Gegeven tekst:
※
1. Geding in cassatie
Het beroep is ingesteld door de verdachte. Namens deze heeft mr. J. Boksem, advocaat te Leeuwarden, bij schriftuur een middel van cassatie voorgesteld. De schriftuur is aan dit arrest gehecht en maakt daarvan deel uit.
De Advocaat-Generaal Machielse heeft geconcludeerd tot vernietiging van de bestreden uitspraak en tot terugwijzing van de zaak naar het Gerechtshof te Leeuwarden teneinde op het bestaande hoger beroep opnieuw te worden berecht en afgedaan.
2. Beoordeling van het middel
2.1. Het middel klaagt dat het onder 1 en 2 bewezenverklaarde medeplegen niet uit de gebezigde bewijsmiddelen kan volgen.
2.2.1. Het Hof heeft ten laste van de verdachte bewezenverklaard dat:
"1. hij op 11 december 2006 te Akkrum, in de gemeente Boarnsterhim, tezamen en in vereniging met anderen opzettelijk en wederrechtelijk een NS-kaartautomaat, toebehorende aan de Nederlandse Spoorwegen, heeft vernield.
※
Gegevensset:
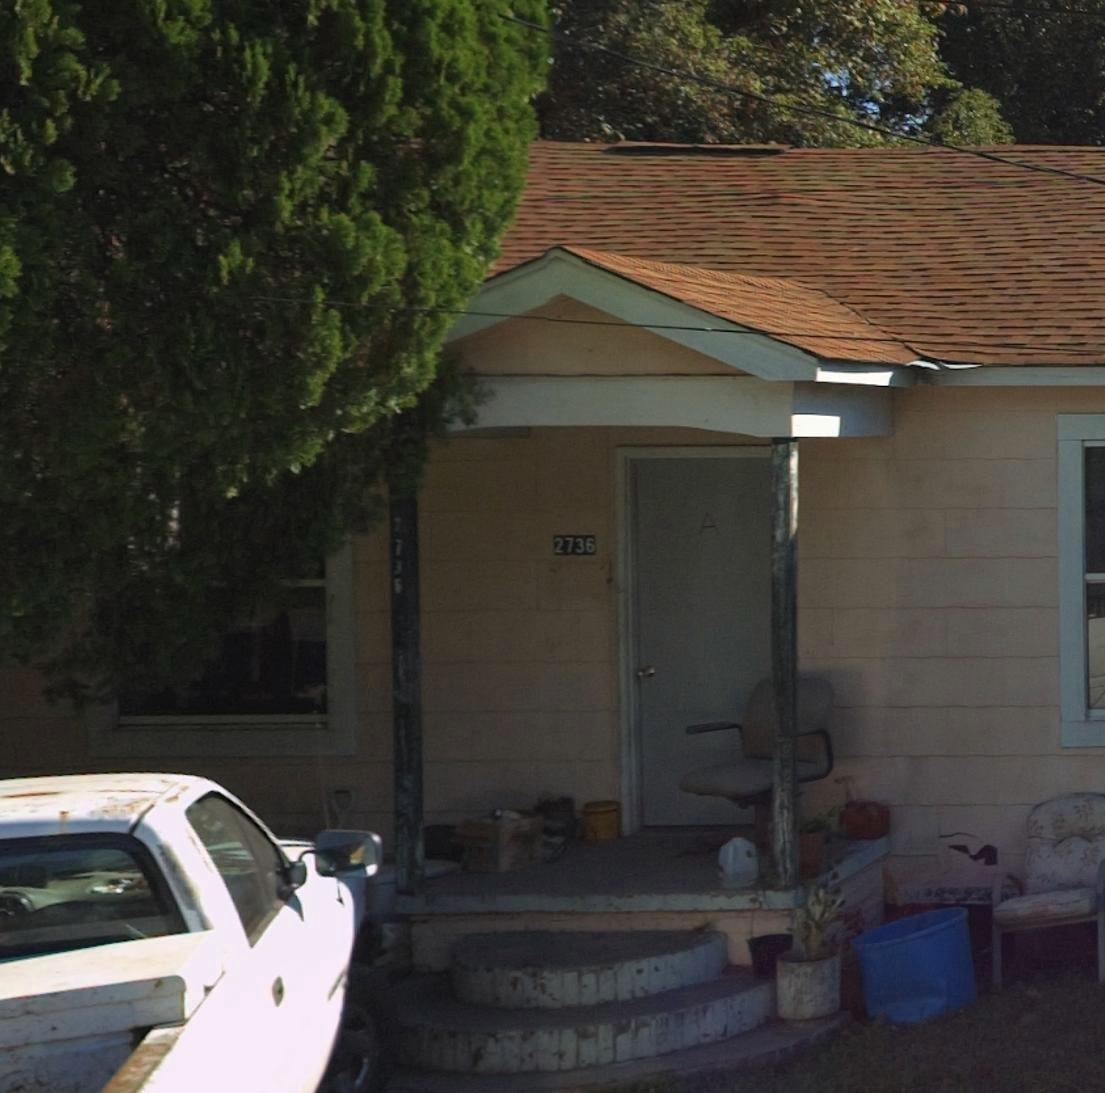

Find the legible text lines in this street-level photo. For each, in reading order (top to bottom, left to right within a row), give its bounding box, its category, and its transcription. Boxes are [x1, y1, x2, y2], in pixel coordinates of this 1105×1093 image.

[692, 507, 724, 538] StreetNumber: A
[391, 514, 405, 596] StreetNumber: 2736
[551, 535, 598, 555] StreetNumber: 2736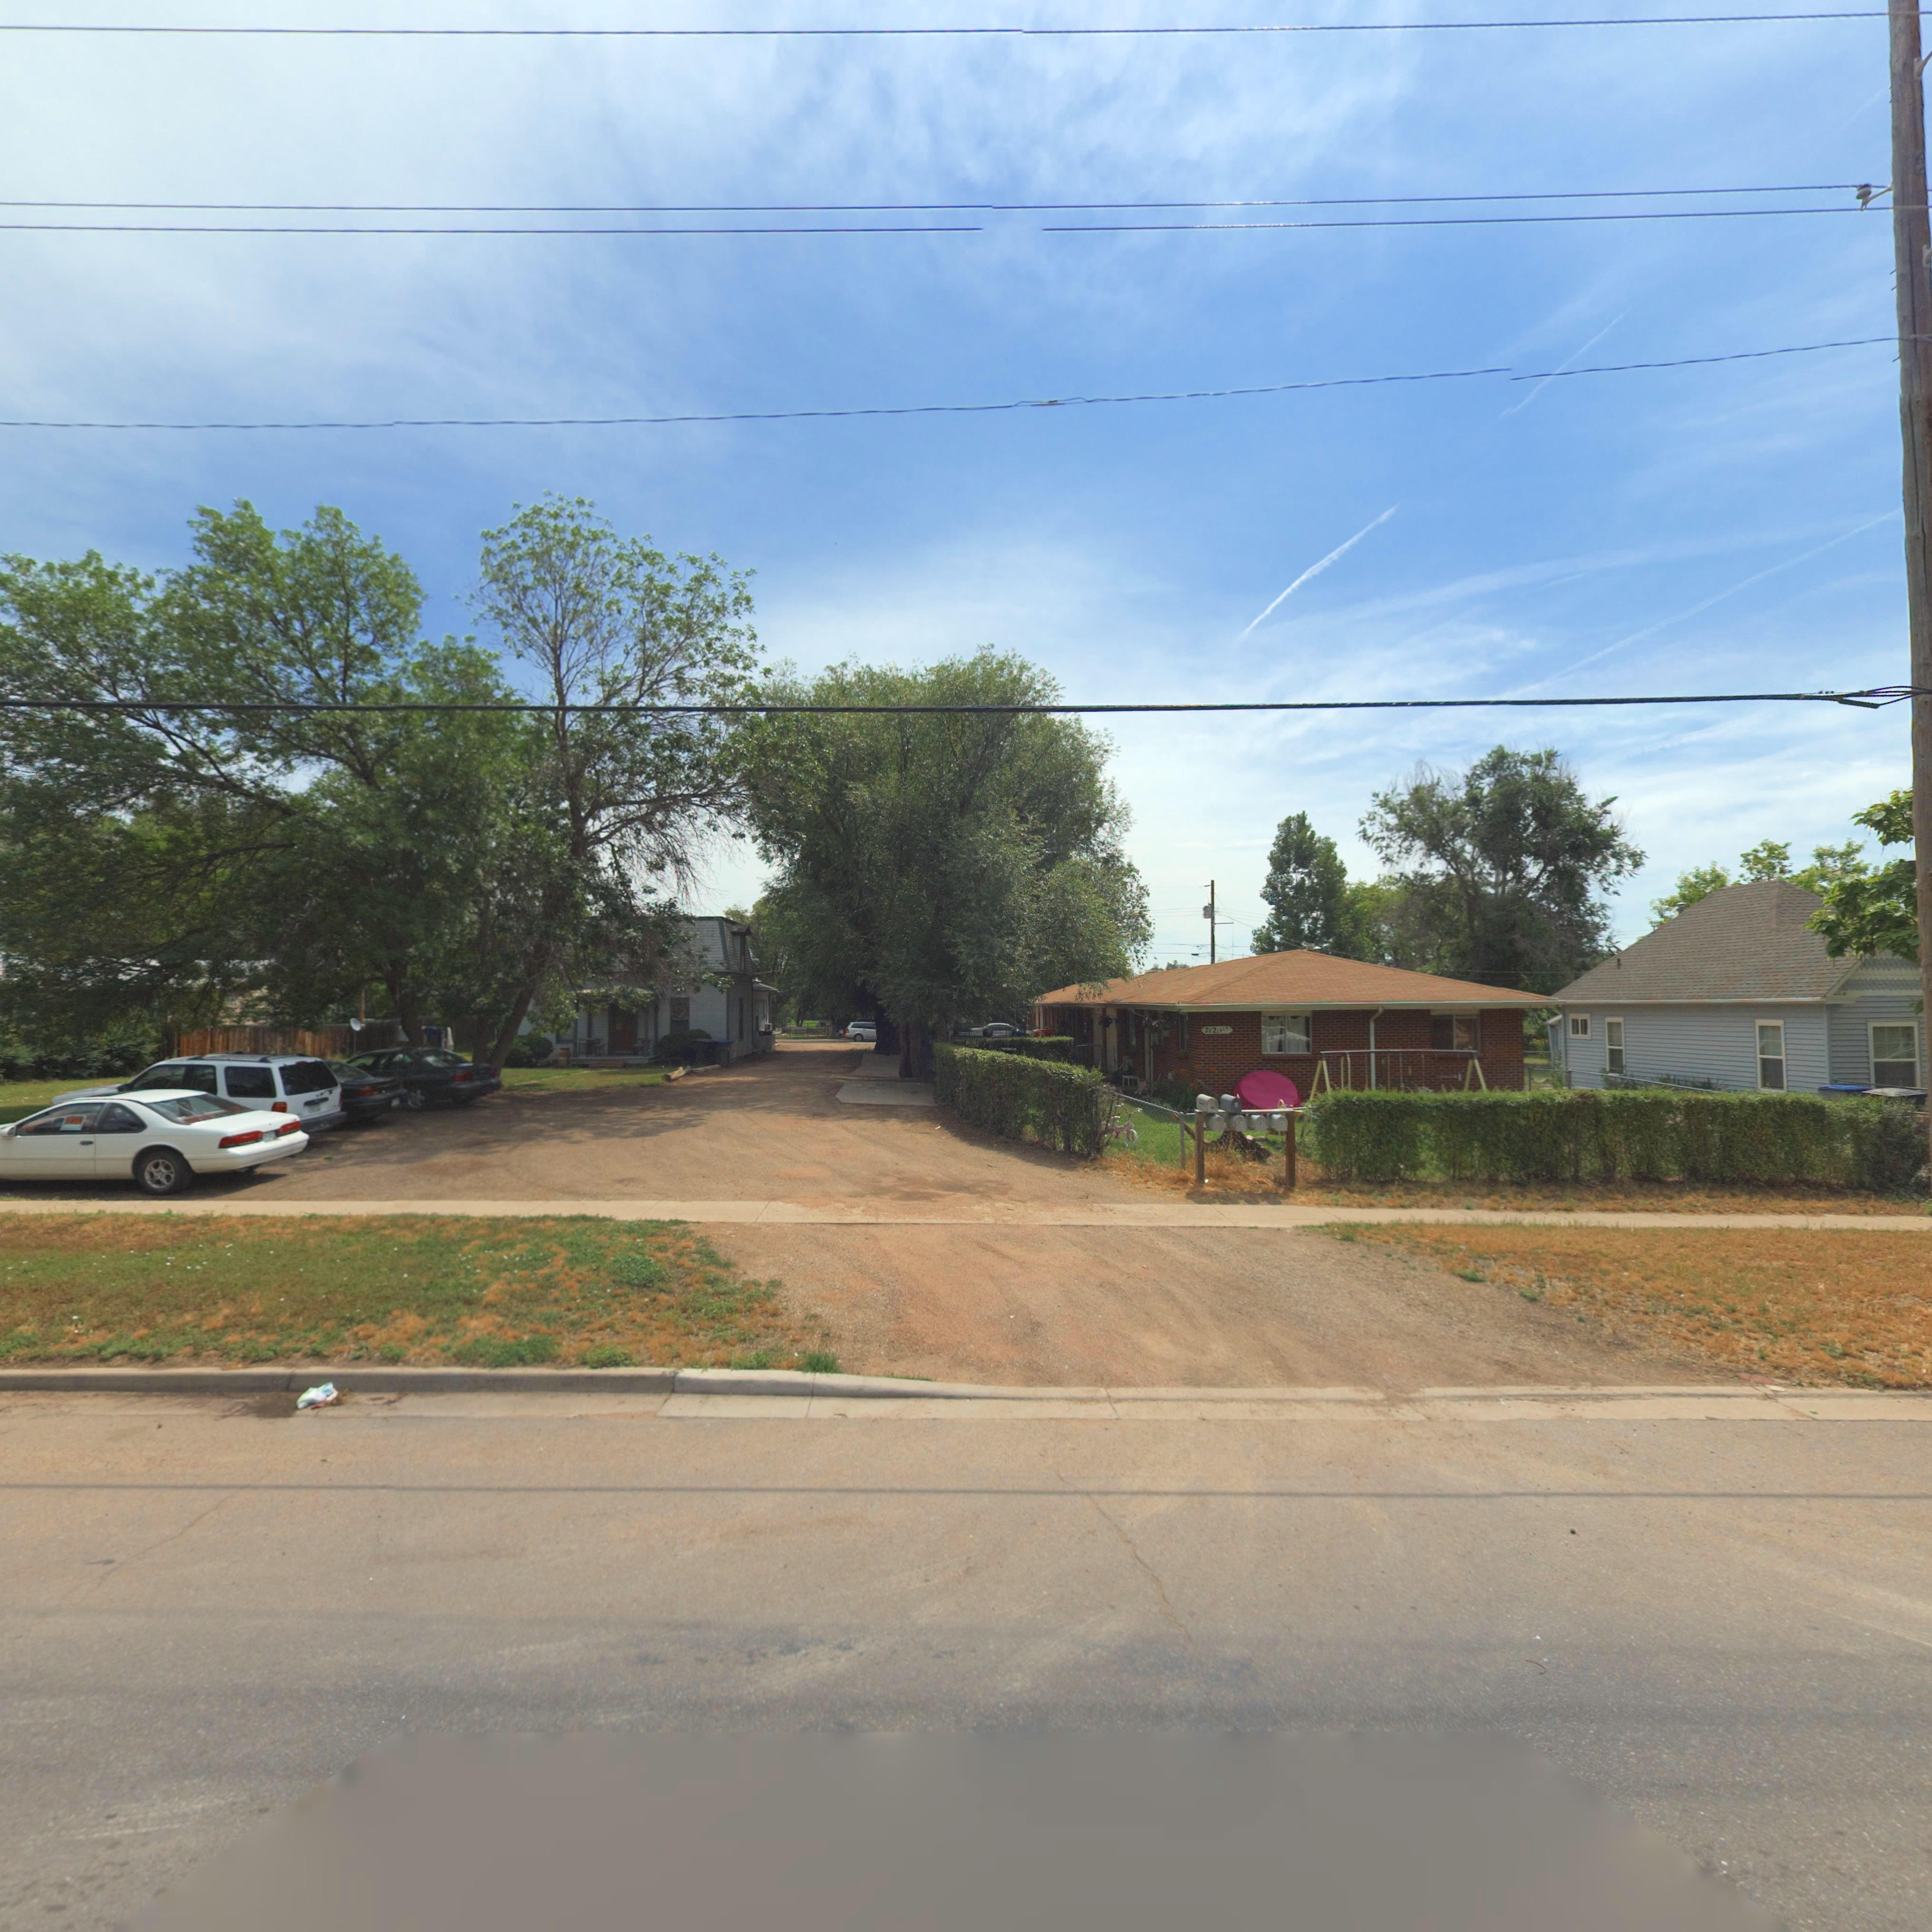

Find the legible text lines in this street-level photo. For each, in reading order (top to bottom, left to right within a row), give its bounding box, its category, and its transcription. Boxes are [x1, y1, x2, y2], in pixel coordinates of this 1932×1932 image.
※
Opdrachtvereisten:
1. Geef het deel van de gegeven tekst dat begint bij "De Advocaat-Generaal Machielse" en eindigt bij "bewijsmiddelen kan volgen." opnieuw weer, waarbij je "bestreden uitspraak" vervangt door "aangevallen uitspraak".
2. Beantwoord aan de hand van de gegeven tekst de volgende vragen.
(a) Wie heeft namens de verdachte het middel van cassatie voorgesteld?
(b) Op welke datum vond het onder 1 bewezenverklaarde feit plaats?
(c) Aan wie behoorde de vernielde kaartautomaat toe?
De rijen vormen afzonderlijk materiaal dat los staat van de tekst.

Oplossingen:
1.
De Advocaat-Generaal Machielse heeft geconcludeerd tot vernietiging van de aangevallen uitspraak en tot terugwijzing van de zaak naar het Gerechtshof te Leeuwarden teneinde op het bestaande hoger beroep opnieuw te worden berecht en afgedaan.
2. Beoordeling van het middel
2.1. Het middel klaagt dat het onder 1 en 2 bewezenverklaarde medeplegen niet uit de gebezigde bewijsmiddelen kan volgen.

2.
(a) Mr. J. Boksem, advocaat te Leeuwarden.
(b) Op 11 december 2006.
(c) Aan de Nederlandse Spoorwegen.